Six years after it was set up, the company’s name was changed to Seiko Glass & Aluminium Co, and its catalogue expanded to include aluminium cladding and exporting to overseas countries.

But business flagged in the 1990s, due to the availability of cheaper aluminium cladding supplies from alternative sources like China. That was when managing director Rodney Cheong, 48, knew he had to do something to revitalise the business.

In 2002, he renamed the company Seiko Architectural Wall Systems to reflect its new specialisation — the design and installation of external facade systems. 

But this transition from supplier to contractor did not come about easily. 

Mr Cheong, who assumed leadership in 2001 after seven years with the company, says it requires a different mindset to run a contracting business as compared to managing a supply business.  

“If you go into the contracting field without being familiar with it, you may end up paying more than what you would make in the factory,” he says.

Mr Cheong would learn this lesson firsthand soon after making the transition. Helmed by a management team inexperienced in contracting, Seiko Architectural Wall Systems saw itself plunge so deep in the red in the early days that the business came close to folding in 2004. 

Only through the financial support of a close family member was Mr Cheong able to pull the company out of the gloom.


Helios Residences at Cairnhill Circle, one of Seiko Architectural Wall Systems’ projects. Photo: Seiko Architectural Wall Systems

Perseverance pays off
To get the company back on track, the team pursued any and all types of jobs.

According to Mr Cheong, Seiko staff would travel from company to company, asking for contracts. 

“No job was too small then,” he recalls. “We would take any job that came to us.

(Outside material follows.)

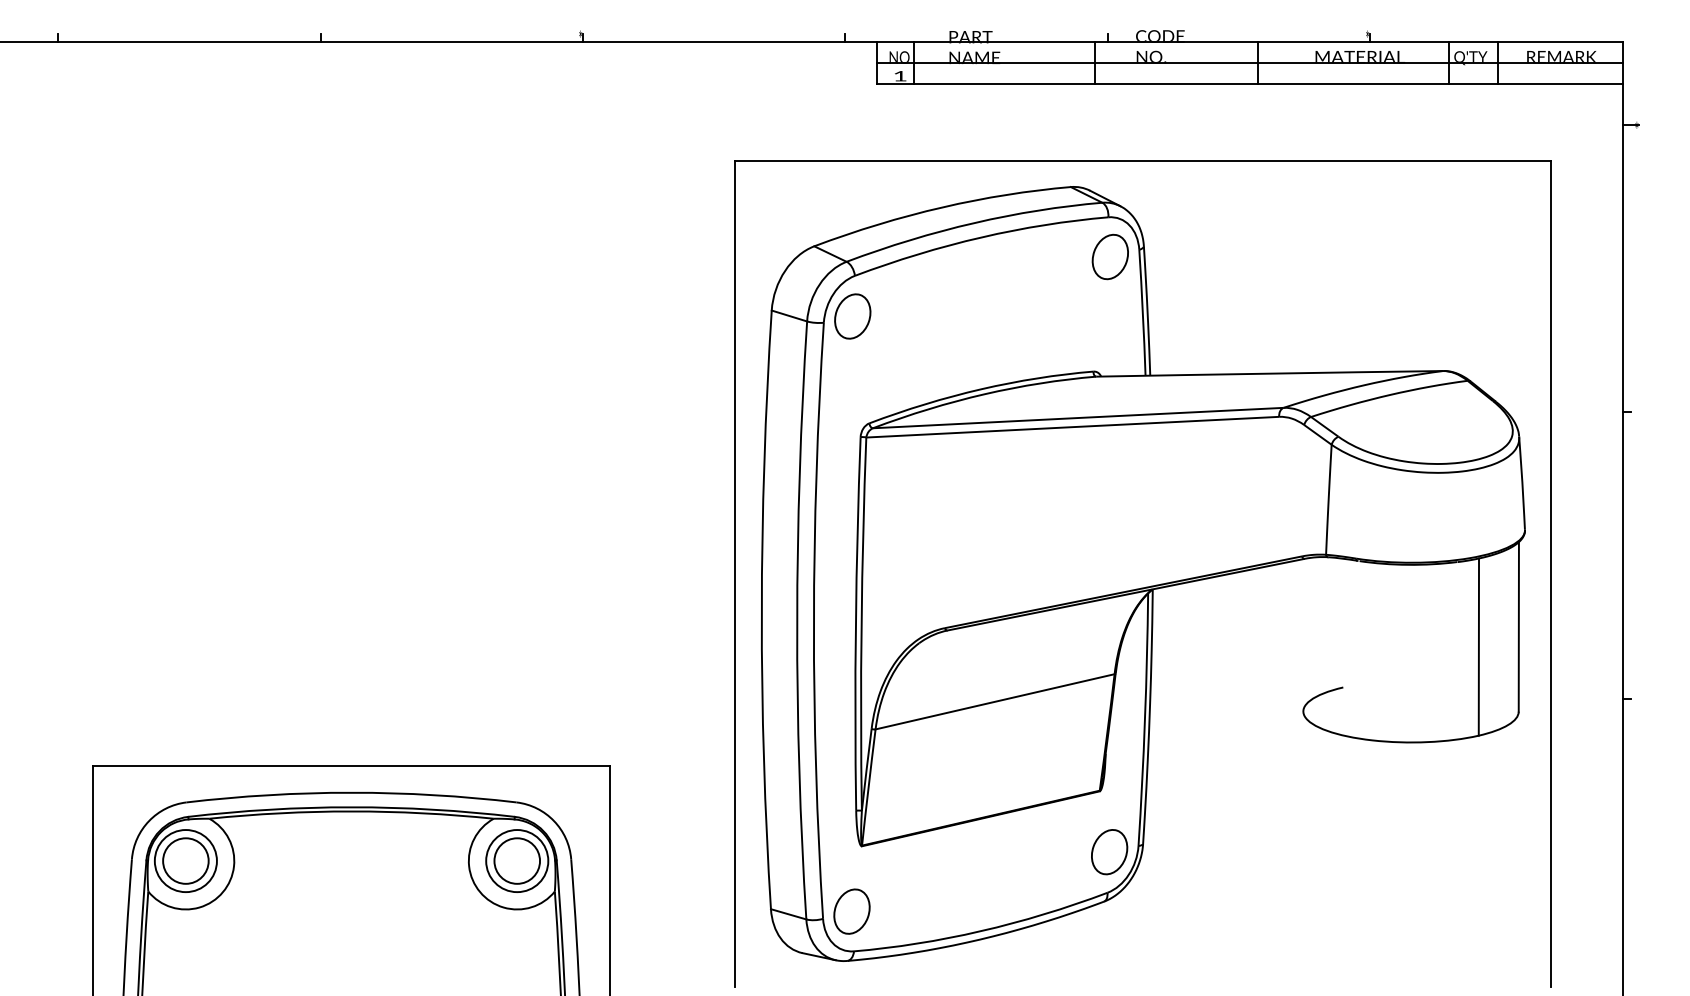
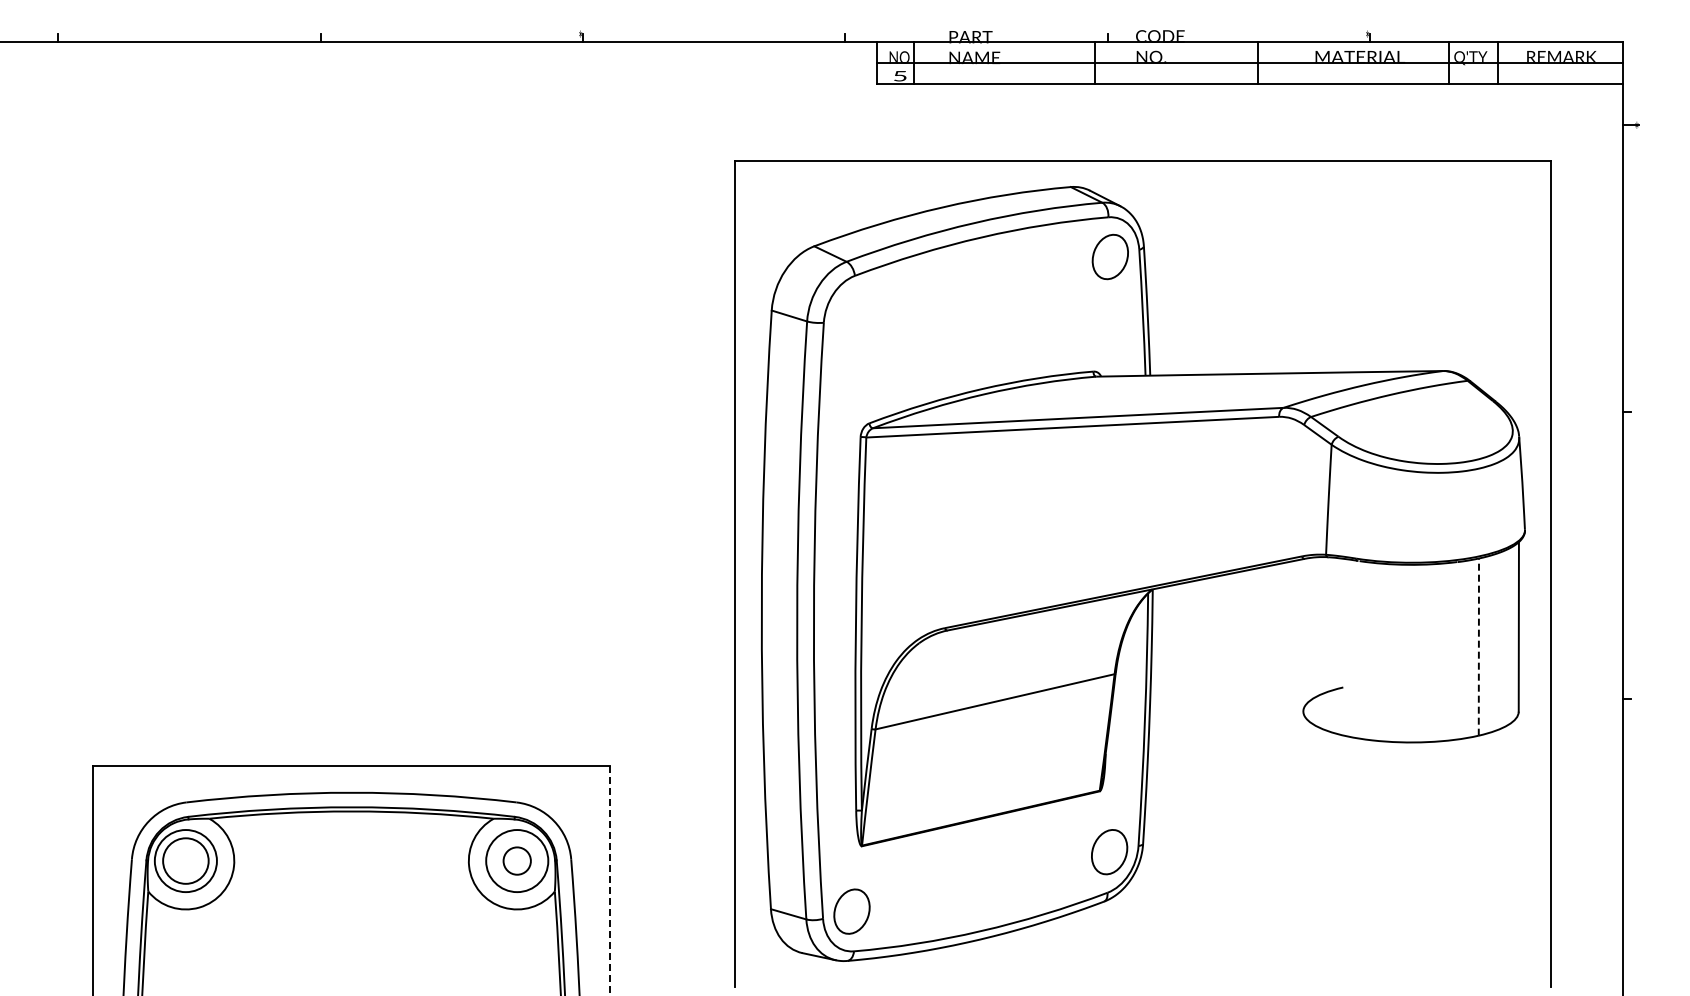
text at (900, 76): 1 -> 5
part at (852, 316): present -> none
line at (1478, 647): solid -> dashed
circle at (517, 860) diameter: 46 px -> 27 px
line at (609, 881): solid -> dashed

“We would even take the jobs other people scoffed at, including contracts valued as low as $300,000.”

This dogged perseverance has paid off. Today, Seiko receives contracts ranging from $10 million to $30 million — a far cry from the days when its employees had to make door-to-door visits and take on small jobs. 

The company has left an indelible mark on buildings across the country — for instance, the beautiful facades of The Light and Helios Residences at Cairnhill Circle, and the Carlton Hotel Singapore at Bras Basah Road.

Currently, its subsidiary companies are working on several projects in the Novena and Tanglin areas. 

Even though it nearly brought him to financial ruin, Mr Cheong knows that switching his business model from supplying to contracting was the right choice to make.

He says: “Business models are dynamic. It’s difficult to make the switch overnight, but in the end, you have to do what’s best for the company.”

No one can accuse Mr Cheong of not having the company’s best interests at heart either. He works six-and-a-half days a week, taking time off only on Saturday and Sunday to have lunch or dinner with his family. 

Unlike most other managing directors, he regularly makes site visits to get first-hand updates on progress, morale and site logistics. As a result, his dress pants and shoes often have concrete dust marks on them. 

Still, he shrugs and says such measures are “necessary”.

“Running a business is about having information,” he says. “It’s all about knowing the market, and more importantly, knowing yourself.”